Ein besorgniserregender Faktor ist die resultierende, potenzielle Einführung von Einstellungsstopps durch 30% der betroffenen Firmen in der Automobilzulieferbranche. Weitere straffende Maßnahmen umfassen eine Reduktion der Beschaffungskosten, die durch fast alle betroffenen Unternehmen ins Auge gefasst wird, sowie Bemühungen von neun von zehn Unternehmen, ihre Energieeffizienz zu steigern. Zudem planen ungefähr 40% der Unternehmen, Investitionen zu verschieben oder gänzlich einzufrieren.
Ralf Winzer, Vorstand und Senior Partner bei FTI-Andersch, betont die dringenden operativen und finanziellen Probleme, die die Erhebung zutage fördert. Die sich abzeichnende strategische Krise dürfte tiefgreifend und anhaltend sein und beginnt gerade erst, an Dynamik zu gewinnen. Eine wesentliche Frage ist, ob deutsche Firmen in der Lage sein werden, vergangene Absatzzahlen zu reproduzieren – eine Vorstellung, die im Moment eher unwahrscheinlich erscheint. Einige Betriebe konzentrieren sich bereits auf kleinere Produktionsmengen, die jedoch profitabler sind, und suchen nach Wegen, neue Kundenstrukturen zu entwickeln, wobei der nordamerikanische Markt als eine potenziell attraktive Option erscheint.

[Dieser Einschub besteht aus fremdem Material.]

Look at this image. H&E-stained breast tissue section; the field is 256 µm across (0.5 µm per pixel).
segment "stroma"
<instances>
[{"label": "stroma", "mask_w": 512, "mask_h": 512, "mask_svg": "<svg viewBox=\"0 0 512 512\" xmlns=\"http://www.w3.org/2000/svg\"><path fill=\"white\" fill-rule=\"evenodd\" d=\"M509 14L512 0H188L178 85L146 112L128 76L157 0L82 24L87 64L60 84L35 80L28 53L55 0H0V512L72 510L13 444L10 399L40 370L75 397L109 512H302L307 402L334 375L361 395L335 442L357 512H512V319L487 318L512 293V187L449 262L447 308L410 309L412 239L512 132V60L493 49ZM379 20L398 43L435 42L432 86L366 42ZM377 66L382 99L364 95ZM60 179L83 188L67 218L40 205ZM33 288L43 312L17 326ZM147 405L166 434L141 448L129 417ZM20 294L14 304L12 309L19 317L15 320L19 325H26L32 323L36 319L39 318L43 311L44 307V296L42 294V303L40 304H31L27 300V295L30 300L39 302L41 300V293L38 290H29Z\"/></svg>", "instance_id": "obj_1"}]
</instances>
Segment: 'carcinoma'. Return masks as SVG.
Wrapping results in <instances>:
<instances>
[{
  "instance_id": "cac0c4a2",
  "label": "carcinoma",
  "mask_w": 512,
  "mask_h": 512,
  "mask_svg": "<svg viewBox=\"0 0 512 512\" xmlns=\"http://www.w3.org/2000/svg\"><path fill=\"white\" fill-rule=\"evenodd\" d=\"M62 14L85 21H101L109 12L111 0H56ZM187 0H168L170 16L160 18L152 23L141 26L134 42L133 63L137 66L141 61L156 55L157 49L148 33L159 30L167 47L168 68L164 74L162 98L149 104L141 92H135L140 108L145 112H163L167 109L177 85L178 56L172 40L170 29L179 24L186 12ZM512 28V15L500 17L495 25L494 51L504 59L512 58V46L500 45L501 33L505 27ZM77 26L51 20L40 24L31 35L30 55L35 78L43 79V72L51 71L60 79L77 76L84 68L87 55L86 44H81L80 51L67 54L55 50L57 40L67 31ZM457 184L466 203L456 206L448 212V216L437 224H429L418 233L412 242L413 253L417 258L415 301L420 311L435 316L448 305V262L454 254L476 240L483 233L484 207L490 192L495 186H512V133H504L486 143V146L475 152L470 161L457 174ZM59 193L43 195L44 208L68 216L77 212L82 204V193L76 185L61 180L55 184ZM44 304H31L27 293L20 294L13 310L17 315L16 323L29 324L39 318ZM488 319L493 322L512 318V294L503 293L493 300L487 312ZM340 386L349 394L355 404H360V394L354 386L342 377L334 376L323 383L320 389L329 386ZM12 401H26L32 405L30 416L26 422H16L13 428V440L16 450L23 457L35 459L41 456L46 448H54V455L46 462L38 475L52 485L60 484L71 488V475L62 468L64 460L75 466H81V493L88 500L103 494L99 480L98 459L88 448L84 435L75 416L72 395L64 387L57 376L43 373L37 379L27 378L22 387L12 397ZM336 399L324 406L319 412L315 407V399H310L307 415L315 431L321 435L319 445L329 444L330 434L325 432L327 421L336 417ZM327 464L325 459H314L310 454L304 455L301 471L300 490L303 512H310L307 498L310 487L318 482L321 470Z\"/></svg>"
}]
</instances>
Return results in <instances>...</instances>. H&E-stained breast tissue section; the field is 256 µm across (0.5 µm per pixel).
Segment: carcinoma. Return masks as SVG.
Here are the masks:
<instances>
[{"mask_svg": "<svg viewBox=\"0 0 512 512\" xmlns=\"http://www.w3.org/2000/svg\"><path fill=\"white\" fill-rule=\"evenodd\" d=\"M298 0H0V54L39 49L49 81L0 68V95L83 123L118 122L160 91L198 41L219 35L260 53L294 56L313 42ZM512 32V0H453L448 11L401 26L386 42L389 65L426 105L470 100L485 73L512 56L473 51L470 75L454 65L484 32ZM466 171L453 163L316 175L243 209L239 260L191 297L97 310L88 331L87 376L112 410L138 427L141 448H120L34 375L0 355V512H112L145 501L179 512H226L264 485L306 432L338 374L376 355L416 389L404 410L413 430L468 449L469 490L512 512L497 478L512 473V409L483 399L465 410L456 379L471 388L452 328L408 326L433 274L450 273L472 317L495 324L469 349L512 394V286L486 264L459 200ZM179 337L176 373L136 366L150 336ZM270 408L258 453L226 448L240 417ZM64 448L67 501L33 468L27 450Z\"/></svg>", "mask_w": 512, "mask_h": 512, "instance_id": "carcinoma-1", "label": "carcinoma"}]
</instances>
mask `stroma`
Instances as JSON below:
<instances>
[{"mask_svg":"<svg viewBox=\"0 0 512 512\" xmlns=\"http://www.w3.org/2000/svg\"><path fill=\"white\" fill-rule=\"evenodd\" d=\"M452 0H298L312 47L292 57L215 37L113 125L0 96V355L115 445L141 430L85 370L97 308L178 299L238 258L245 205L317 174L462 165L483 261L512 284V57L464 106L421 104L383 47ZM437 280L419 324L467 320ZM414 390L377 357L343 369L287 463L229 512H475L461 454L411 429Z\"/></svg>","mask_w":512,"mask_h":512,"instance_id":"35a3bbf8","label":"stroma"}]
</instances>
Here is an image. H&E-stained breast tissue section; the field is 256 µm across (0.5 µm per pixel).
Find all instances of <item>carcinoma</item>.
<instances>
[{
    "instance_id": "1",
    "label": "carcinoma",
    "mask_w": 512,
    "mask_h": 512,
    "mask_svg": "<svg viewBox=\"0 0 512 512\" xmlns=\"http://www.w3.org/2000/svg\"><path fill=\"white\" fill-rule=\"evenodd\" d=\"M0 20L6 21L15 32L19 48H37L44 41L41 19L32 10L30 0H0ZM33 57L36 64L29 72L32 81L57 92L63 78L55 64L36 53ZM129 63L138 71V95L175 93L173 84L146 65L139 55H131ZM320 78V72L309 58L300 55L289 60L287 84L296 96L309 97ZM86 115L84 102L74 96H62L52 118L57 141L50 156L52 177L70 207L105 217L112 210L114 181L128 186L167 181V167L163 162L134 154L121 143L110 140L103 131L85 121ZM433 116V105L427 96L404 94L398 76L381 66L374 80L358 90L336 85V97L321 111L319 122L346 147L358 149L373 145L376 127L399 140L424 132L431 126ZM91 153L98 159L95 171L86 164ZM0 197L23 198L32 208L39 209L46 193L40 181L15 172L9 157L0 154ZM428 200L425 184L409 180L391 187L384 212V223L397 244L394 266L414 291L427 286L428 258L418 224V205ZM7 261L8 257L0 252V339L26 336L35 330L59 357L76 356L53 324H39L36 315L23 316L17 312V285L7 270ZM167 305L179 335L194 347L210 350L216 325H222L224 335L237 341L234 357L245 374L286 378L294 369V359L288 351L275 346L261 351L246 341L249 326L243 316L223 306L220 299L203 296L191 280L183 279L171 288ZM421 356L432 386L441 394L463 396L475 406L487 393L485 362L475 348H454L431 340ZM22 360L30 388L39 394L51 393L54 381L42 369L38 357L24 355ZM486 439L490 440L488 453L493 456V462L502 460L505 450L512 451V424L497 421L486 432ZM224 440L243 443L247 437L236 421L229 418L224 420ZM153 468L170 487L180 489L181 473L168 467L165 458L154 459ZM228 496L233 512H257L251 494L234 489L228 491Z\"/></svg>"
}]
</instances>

Zu bemerken ist, dass sich nur 13% der Unternehmen in der Autobranche mit der Verlagerung von Geschäften in Niedriglohnländer beschäftigen, während diese Zahl branchenübergreifend bei 24% liegt. Dies könnte auf eine gewisse Resilienz oder vielleicht auch auf eine Unwilligkeit hinweisen, Arbeitsplätze ins Ausland zu verlagern, obwohl solche Schritte in wirtschaftlich schwierigen Zeiten oftmals in Erwägung gezogen werden. So navigiert die Autozuliefererbranche durch ein Meer aus Unsicherheiten und Herausforderungen, welches kreative und nachhaltige Lösungen fordert, um einen Kollaps zu vermeiden.